## [Dataset entries]
=== Begin Enclosure ===

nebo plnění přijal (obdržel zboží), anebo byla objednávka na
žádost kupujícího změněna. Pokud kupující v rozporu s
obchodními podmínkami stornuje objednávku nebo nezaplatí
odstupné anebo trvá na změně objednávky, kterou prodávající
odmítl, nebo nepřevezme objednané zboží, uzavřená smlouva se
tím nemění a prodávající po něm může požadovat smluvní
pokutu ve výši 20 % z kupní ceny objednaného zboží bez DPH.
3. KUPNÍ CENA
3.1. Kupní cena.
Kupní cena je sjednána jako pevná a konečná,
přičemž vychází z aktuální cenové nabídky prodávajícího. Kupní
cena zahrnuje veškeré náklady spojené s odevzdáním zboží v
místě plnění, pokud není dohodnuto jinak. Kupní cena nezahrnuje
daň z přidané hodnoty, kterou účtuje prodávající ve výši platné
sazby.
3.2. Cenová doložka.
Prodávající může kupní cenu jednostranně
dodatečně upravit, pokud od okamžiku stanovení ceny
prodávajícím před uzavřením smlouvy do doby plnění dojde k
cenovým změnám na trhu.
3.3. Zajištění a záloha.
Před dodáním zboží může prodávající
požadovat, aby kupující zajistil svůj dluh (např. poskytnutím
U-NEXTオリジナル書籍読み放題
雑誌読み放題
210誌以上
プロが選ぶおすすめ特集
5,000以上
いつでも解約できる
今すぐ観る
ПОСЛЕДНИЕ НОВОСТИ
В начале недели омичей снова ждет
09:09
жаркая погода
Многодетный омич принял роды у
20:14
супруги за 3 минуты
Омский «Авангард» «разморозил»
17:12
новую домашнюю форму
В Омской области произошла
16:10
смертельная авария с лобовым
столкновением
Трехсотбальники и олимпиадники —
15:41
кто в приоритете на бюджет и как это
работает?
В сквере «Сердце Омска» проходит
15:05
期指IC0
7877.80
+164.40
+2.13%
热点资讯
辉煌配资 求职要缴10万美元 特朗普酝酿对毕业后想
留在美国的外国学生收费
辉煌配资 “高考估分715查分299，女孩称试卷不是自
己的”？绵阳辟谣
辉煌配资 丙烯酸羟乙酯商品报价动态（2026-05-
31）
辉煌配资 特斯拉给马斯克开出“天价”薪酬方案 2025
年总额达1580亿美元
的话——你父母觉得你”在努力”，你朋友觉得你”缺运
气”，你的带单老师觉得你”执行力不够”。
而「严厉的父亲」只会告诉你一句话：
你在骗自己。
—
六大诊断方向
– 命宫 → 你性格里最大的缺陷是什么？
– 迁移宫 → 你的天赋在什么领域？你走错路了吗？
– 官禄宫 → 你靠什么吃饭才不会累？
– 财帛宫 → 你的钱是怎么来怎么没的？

=== End Enclosure ===

## [WHAT YOU NEED TO DO]
Which lines above contain the word "může"? Show each of them.

## [TASK RESPONSE]
tím nemění a prodávající po něm může požadovat smluvní
Prodávající může kupní cenu jednostranně
Před dodáním zboží může prodávající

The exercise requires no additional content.